____ Records to process
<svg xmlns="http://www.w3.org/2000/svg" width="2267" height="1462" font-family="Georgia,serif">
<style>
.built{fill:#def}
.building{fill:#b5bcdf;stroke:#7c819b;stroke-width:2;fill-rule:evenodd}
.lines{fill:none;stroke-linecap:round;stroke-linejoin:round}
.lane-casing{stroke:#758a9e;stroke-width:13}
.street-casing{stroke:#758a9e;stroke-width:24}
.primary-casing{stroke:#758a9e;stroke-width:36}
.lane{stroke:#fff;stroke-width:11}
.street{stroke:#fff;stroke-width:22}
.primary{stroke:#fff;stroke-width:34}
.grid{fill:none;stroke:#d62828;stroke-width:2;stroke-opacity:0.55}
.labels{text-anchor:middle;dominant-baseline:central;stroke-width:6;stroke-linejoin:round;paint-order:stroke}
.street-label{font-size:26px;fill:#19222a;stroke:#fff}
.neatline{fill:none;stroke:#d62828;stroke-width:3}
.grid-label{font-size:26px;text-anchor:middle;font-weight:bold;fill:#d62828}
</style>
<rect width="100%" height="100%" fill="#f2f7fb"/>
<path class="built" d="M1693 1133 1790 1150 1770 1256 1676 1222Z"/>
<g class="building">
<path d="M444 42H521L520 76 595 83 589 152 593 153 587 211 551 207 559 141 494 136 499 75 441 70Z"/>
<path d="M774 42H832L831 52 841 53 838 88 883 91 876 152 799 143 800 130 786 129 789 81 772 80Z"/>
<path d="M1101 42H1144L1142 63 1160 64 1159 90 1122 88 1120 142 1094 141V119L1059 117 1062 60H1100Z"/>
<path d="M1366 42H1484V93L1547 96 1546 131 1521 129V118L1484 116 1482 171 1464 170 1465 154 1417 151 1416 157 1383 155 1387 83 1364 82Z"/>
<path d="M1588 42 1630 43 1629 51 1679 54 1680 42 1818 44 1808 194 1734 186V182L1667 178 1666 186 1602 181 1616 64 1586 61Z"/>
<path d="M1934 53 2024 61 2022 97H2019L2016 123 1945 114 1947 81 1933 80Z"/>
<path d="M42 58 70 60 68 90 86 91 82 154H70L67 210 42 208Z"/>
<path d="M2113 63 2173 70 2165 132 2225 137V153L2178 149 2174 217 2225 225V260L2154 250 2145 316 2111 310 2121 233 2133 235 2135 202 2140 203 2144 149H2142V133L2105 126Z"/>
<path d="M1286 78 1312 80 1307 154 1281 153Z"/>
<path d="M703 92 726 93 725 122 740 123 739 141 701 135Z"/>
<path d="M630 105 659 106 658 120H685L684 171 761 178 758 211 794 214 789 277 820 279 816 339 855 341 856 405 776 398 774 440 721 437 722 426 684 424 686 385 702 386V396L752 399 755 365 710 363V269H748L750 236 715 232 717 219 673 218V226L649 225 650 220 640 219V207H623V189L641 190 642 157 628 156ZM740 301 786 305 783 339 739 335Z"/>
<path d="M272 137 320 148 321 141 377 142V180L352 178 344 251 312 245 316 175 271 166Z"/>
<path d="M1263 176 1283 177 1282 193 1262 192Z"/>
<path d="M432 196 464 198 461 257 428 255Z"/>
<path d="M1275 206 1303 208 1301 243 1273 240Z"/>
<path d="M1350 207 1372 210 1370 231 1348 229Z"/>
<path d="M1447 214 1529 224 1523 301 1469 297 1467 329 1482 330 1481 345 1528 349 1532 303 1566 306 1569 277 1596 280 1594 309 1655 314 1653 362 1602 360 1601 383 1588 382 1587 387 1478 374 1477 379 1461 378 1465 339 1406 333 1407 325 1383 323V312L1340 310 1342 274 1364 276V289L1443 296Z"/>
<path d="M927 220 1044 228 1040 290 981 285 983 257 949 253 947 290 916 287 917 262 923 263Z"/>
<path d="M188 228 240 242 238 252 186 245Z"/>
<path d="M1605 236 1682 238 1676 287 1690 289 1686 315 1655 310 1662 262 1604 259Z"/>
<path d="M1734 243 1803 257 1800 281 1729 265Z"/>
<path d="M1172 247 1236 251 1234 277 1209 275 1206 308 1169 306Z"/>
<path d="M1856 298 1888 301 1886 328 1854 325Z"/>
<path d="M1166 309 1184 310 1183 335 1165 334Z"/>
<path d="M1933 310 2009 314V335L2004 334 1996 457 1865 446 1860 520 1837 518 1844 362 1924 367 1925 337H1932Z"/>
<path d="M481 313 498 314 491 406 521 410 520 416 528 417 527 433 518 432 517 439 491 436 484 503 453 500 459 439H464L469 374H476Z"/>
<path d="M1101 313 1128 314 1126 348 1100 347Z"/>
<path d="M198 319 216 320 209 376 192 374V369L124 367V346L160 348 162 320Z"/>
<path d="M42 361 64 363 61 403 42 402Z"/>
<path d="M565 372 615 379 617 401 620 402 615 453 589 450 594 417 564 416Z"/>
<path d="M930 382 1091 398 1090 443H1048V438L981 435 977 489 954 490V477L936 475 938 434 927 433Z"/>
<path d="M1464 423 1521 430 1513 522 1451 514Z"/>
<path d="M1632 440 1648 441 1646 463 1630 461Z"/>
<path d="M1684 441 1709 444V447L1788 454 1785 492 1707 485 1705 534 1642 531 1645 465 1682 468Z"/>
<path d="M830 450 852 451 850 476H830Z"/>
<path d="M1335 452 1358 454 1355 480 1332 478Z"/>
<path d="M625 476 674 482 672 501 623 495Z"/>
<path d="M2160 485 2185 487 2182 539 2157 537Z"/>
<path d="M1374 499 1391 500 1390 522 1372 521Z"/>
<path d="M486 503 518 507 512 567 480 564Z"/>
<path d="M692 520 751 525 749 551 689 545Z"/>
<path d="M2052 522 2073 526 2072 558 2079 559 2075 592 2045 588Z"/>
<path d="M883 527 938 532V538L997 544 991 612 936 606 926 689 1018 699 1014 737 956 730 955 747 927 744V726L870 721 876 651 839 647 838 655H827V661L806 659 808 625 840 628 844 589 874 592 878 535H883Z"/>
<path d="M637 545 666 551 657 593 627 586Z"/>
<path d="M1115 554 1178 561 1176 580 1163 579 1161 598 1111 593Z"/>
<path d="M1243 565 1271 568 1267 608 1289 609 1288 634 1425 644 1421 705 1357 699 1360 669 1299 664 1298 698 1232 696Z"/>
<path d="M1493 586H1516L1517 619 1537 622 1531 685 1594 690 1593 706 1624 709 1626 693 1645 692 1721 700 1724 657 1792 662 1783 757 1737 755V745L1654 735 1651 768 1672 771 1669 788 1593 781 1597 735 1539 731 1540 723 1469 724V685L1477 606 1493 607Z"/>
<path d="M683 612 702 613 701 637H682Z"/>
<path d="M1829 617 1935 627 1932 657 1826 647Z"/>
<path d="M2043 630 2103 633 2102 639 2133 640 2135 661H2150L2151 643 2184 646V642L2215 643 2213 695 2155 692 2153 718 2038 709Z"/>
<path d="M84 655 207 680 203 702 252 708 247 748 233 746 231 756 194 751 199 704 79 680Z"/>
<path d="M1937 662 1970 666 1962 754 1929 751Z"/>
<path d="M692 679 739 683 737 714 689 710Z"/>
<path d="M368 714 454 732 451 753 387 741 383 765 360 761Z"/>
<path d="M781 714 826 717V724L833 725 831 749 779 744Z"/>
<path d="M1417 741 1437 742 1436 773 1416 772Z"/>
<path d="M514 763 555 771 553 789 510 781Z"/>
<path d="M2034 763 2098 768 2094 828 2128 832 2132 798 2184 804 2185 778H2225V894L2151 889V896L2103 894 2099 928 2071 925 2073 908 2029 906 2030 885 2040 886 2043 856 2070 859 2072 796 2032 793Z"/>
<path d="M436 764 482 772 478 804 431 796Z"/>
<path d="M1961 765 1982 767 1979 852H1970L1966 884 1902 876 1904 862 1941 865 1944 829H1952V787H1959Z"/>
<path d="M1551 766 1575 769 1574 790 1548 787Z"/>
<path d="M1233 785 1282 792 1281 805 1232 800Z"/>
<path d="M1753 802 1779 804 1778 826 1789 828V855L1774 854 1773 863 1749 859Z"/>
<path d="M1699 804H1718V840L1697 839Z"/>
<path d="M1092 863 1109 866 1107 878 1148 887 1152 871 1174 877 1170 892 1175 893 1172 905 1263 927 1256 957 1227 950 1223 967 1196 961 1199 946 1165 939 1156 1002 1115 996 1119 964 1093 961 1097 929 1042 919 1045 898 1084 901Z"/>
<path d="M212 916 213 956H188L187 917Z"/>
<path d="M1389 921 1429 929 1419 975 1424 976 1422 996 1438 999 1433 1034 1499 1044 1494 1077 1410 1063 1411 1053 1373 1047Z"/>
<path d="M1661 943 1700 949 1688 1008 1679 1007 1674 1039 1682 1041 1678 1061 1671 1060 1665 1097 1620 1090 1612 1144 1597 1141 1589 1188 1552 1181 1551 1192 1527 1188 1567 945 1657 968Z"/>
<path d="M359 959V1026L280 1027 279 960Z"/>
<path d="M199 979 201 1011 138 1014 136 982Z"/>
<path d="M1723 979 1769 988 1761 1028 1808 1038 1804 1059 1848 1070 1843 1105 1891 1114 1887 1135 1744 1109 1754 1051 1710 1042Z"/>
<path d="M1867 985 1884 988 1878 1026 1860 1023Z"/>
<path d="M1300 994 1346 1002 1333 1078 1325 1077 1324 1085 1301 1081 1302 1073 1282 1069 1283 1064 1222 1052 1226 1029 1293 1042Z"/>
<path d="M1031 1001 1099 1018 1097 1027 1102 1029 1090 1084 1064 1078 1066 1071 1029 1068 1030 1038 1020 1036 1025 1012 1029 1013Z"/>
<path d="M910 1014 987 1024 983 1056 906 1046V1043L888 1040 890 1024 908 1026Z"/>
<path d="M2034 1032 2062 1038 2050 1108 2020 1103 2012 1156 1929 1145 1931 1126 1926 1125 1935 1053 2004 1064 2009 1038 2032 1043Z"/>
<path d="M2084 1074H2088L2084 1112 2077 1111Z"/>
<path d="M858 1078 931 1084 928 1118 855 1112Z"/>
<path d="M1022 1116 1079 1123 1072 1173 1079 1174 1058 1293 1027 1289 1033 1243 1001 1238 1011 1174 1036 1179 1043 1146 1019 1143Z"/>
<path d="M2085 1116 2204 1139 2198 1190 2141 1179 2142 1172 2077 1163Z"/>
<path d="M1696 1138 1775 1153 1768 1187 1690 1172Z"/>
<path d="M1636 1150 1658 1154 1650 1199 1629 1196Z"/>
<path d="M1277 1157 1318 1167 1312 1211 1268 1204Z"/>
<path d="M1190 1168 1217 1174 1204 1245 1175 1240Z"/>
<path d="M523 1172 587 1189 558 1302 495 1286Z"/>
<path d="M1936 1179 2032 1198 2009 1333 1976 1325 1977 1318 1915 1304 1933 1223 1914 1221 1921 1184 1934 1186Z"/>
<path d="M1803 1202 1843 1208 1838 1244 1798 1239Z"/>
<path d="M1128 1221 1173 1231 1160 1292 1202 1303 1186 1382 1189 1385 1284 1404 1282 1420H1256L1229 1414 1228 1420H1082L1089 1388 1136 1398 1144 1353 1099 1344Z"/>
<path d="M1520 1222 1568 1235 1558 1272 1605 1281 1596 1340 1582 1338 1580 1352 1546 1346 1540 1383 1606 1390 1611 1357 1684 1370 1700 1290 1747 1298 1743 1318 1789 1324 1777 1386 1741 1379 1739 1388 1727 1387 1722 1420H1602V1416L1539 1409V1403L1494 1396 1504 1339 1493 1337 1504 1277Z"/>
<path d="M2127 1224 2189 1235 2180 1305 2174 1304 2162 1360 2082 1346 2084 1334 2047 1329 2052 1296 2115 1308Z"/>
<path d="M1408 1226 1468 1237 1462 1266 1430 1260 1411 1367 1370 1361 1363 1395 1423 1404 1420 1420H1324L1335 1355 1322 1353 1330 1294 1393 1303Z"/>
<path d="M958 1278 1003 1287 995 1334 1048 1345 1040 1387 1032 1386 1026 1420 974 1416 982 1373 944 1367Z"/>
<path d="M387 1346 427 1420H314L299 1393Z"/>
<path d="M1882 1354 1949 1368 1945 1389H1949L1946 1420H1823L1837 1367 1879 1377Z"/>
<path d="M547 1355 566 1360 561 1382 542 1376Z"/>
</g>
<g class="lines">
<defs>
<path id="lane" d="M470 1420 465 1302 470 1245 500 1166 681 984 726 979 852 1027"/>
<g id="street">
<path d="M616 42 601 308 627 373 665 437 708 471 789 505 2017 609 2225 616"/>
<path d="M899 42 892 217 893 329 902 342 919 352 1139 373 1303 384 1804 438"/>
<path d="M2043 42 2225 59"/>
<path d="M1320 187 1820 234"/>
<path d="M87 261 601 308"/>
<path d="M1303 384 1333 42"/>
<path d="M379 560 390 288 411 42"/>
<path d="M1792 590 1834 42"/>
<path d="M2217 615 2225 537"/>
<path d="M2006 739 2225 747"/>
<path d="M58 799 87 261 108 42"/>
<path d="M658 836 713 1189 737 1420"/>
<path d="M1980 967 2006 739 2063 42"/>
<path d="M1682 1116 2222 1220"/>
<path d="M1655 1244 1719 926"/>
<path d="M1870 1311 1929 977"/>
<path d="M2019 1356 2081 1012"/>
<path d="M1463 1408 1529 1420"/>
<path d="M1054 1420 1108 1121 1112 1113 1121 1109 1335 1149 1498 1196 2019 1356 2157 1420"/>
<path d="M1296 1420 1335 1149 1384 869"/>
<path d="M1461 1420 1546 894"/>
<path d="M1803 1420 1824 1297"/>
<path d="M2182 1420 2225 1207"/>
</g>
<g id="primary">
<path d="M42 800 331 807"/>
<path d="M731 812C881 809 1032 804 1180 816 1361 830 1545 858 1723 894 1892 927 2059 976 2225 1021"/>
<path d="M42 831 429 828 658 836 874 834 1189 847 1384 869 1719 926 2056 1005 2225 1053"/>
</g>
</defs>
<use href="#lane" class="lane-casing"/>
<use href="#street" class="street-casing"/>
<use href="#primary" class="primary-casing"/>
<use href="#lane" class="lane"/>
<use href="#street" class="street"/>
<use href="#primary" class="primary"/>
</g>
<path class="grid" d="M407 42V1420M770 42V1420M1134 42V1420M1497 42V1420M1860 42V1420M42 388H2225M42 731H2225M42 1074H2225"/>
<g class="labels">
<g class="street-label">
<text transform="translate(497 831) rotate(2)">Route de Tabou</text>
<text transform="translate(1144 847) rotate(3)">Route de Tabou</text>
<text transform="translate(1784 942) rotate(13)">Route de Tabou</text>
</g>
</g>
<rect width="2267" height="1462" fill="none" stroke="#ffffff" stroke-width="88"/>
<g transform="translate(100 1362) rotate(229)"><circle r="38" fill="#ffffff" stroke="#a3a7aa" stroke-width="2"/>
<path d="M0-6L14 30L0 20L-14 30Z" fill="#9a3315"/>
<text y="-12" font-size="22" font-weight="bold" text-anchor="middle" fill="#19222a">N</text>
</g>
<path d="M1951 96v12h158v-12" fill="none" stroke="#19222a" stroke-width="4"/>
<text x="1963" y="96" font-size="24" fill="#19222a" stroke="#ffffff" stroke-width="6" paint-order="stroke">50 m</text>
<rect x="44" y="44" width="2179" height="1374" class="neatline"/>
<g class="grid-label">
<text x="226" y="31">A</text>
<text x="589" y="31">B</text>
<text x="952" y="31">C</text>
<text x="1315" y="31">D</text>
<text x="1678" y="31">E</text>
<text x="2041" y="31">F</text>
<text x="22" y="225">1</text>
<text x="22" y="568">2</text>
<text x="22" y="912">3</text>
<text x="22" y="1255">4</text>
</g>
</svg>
________
■ **Requirement**
Look through the entries above; find each line with the word "lines" and copy it.

■ **Answer section**
.lines{fill:none;stroke-linecap:round;stroke-linejoin:round}
<g class="lines">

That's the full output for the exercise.